Navigating from Generated Survey Data to Analysis-Ready Data File




The process:

Download data —> Screen and recode data —> EFA in SPSS —> SEM in AMOS 

For this topic, we will cover the following topics:

  1. Transferring data.
  2. Examining trends (to identify consistency or potential initial problems).
  3. Data screening.
  4. Exploratory Factor Analysis (EFA).
  5. Introduction to SEM-AMOS.

Intro:


Data management and data analysis can be exhausting processes in quantitative research. However, we can simplify them with step-by-step procedures. I will share the steps based on my approach to simplifying these complex methods. Others may have different procedures for conducting this analysis.


Google Sheets data contains a mixture of text and numbers. This needs to be addressed because an SPSS data file should consist of numbers exclusively before we prepare an Excel file suitable for importing into SPSS.

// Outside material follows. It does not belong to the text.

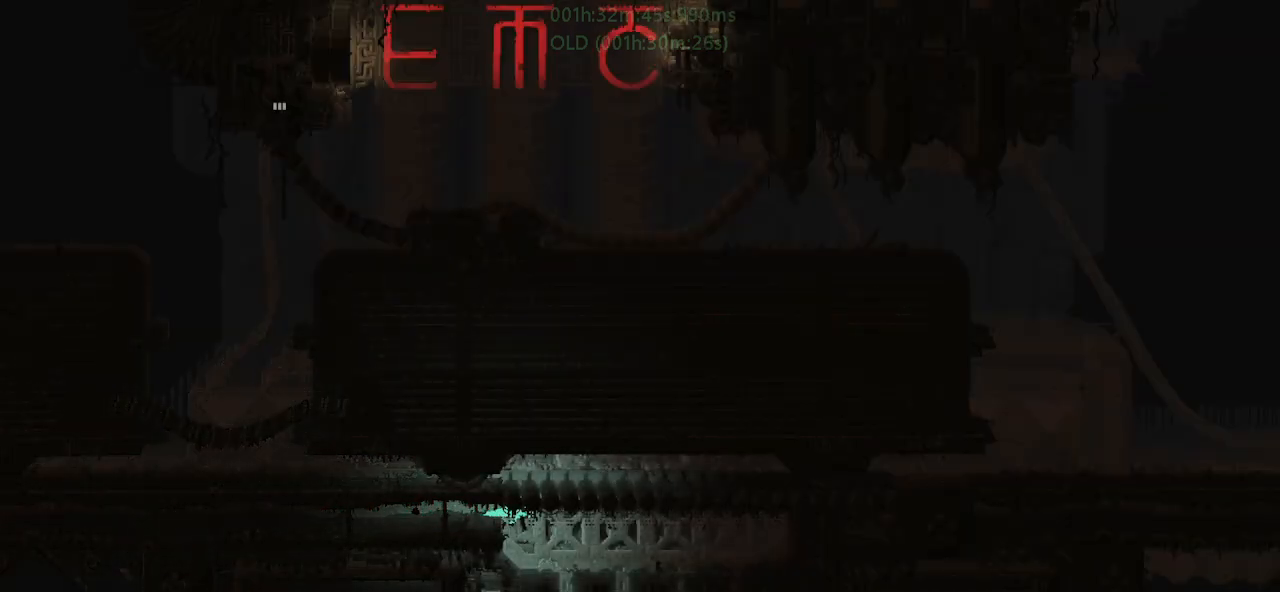
{"keys": ["right"], "events": [[200, "up", "down"], [283, "up", "up"]]}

Usually, I maintain a comprehensive data file that includes all my variables. Then, when I perform a specific analysis, I simply make a copy of that file and proceed to modify it, retaining only the variables required for that particular analysis.


Disclaimer:

  • SEM is an advanced method, and our aim here is to provide an overview.
  • We will give you a broad view of what your analysis will entail, from data screening to final analysis.
  • Please note that some steps may not be explained in great detail.
  • The primary goal is to provide an understanding of the overall analysis process.
  • We will conduct a more in-depth methods workshop later on, so you can learn how to analyze your data independently.
  • If you don't grasp everything immediately, there's no need to worry; we'll offer assistance with data analysis as needed.

About the data to be used:

  • Problematic data
    • There are two screening questions; a response of 2 indicates a "No" answer.
    • This dataset comprises 7 factors/variables, each containing 4 items.
    • It includes reverse-coded items: SN4, ENVI4, HEAL4.
    • The Likert scale used ranges from 1 to 5.
  • Good data
    • There are two screening questions; a response of 2 indicates a "No" answer.
    • This dataset consists of 8 factors/variables, with some factors having 3 items and others having 4.
    • It includes reverse-coded items: SN3, HEAL3.
    • The Likert scale used ranges from 1 to 5.

1. Transferring Data From Google Forms Survey to EXCEL

File to use: Data from google sheets

Final output file: Raw dataset for use in further analysis


    1.1 Download the Data from Google Sheets

    • Go to your Google Form survey.
    • Access the responses by clicking on "Responses."
    • Choose "View in Sheets."
    • Download the Google Sheets file as a Microsoft Excel file.

    1.2 Reformat the Data in Excel

    • Replace the timestamp column with a respondent ID:
      • Clear the timestamp column entirely.
      • Start with the number 1 and drag to fill the series.
    • Replace column headings with variable codes (eliminate spaces):
      • For "Qualifying questions," "Lifestyle questions," "Constructs," and "Demographic":
      • Replace spaces with underscores or remove spaces entirely to create variable codes.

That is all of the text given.